▸ DATA UNDER STUDY
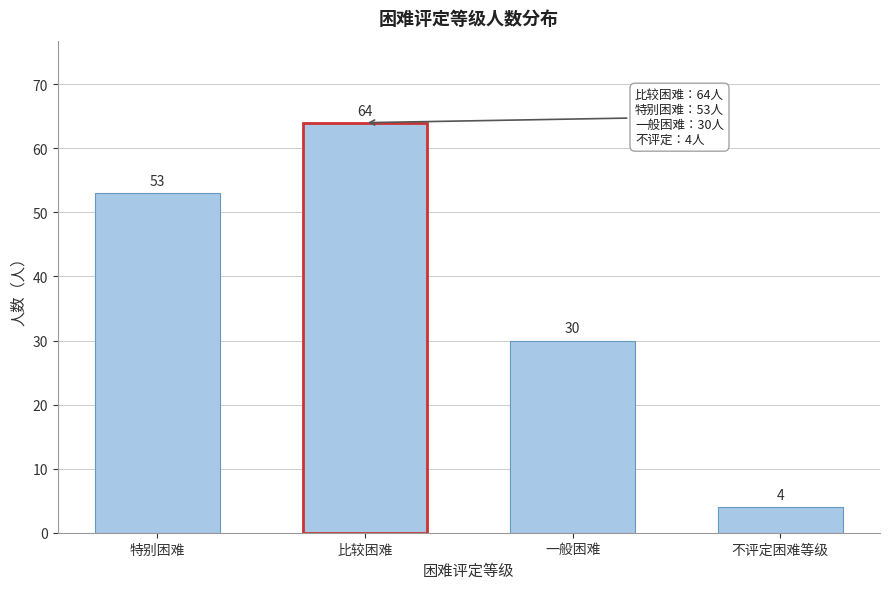

Reading right to left, list all the values displayed in this chart.

4	30	64	53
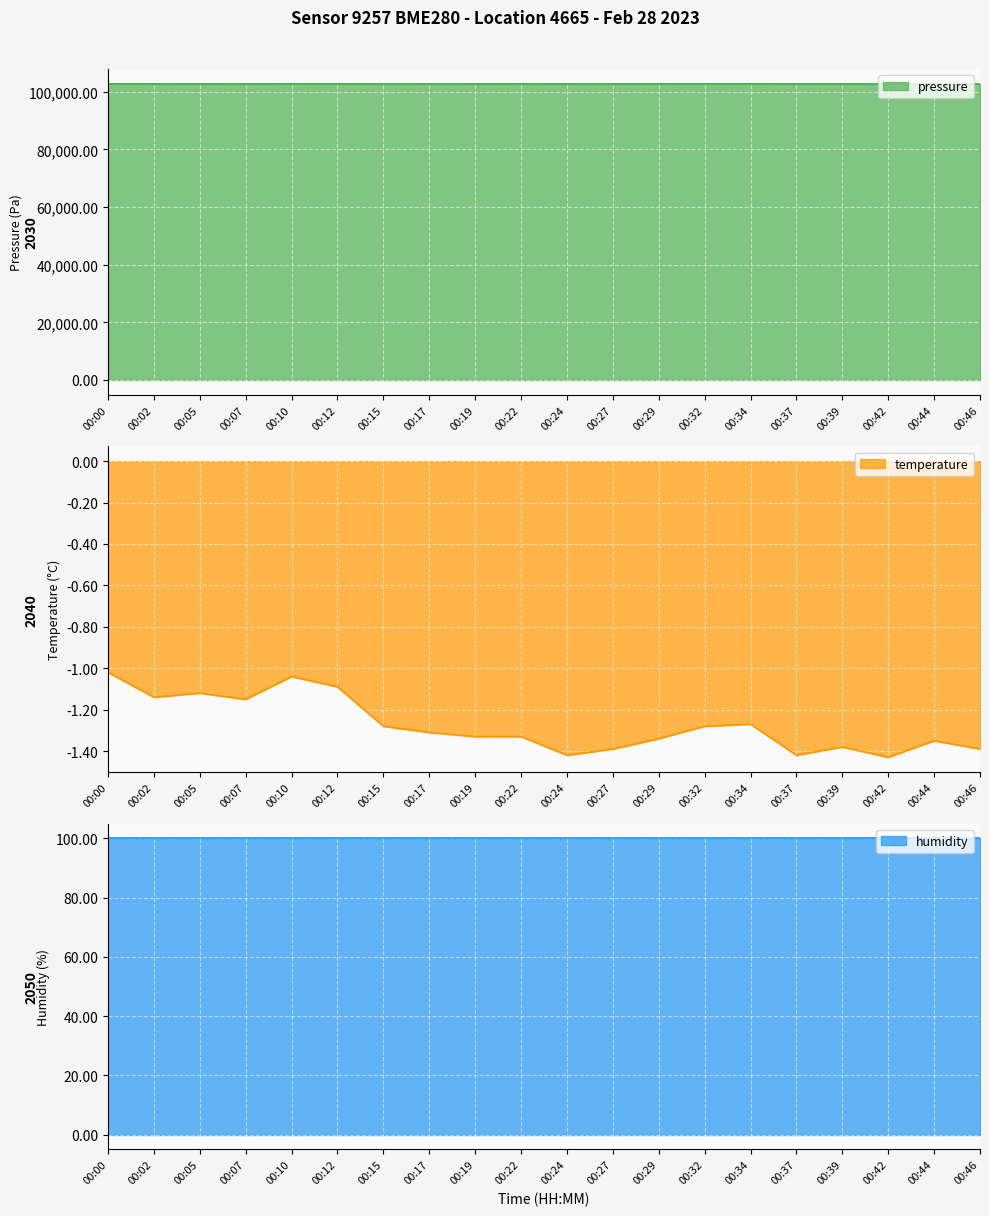

List the labels in order of pressure value, largest first.

00:00, 00:32, 00:34, 00:10, 00:44, 00:12, 00:29, 00:22, 00:02, 00:46, 00:05, 00:42, 00:39, 00:17, 00:24, 00:37, 00:19, 00:07, 00:27, 00:15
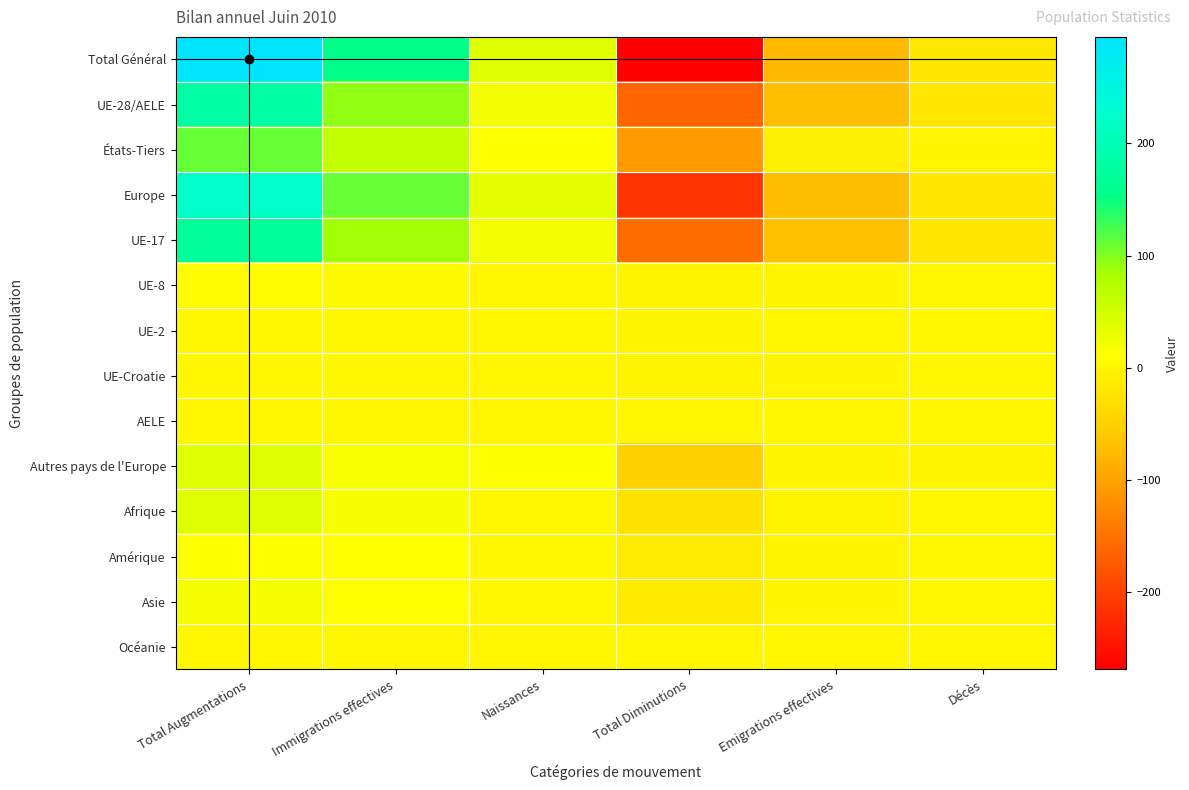

Between Décès and Total Augmentations, which is larger?

Total Augmentations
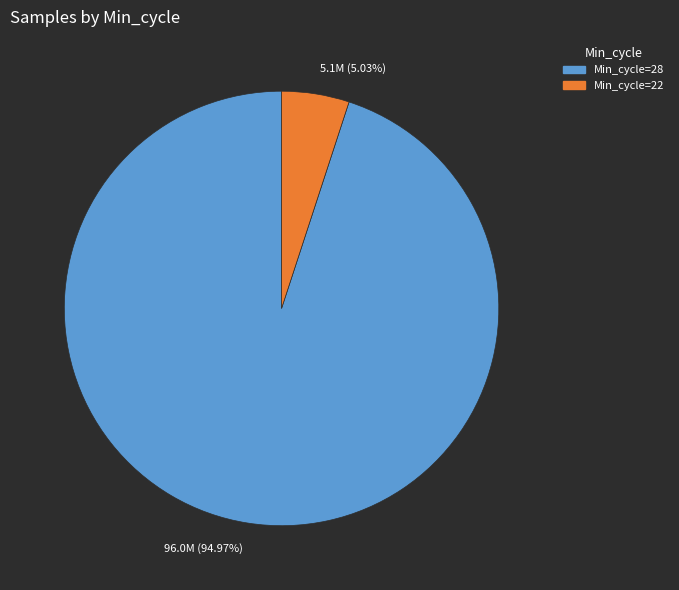

What is the smallest slice in the pie chart?

5.1M (5.03%)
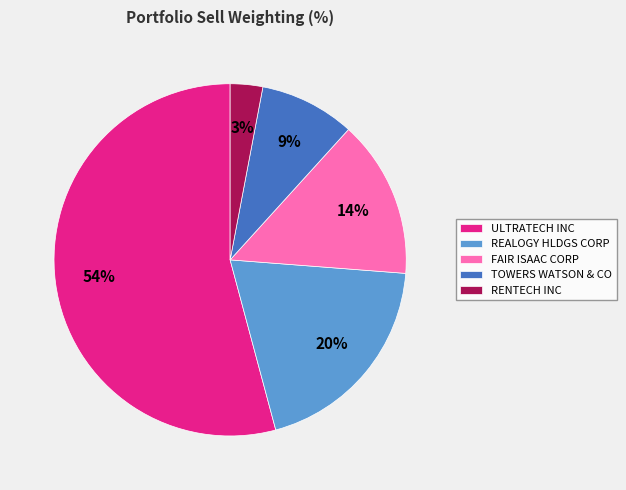

To the nearest percent, what is the combined percentage of ULTRATECH INC and TOWERS WATSON & CO?

63%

▸ TASK OBJECTIVE
Replace "slice" with "wedge" in everything from the line containing "What is the smallest slice in the pie chart?" down to the end of the rows, keeping all else unchanged. Leave the pictures out of your answer.

▸ COMPLETED TASK
What is the smallest wedge in the pie chart?

5.1M (5.03%)

To the nearest percent, what is the combined percentage of ULTRATECH INC and TOWERS WATSON & CO?

63%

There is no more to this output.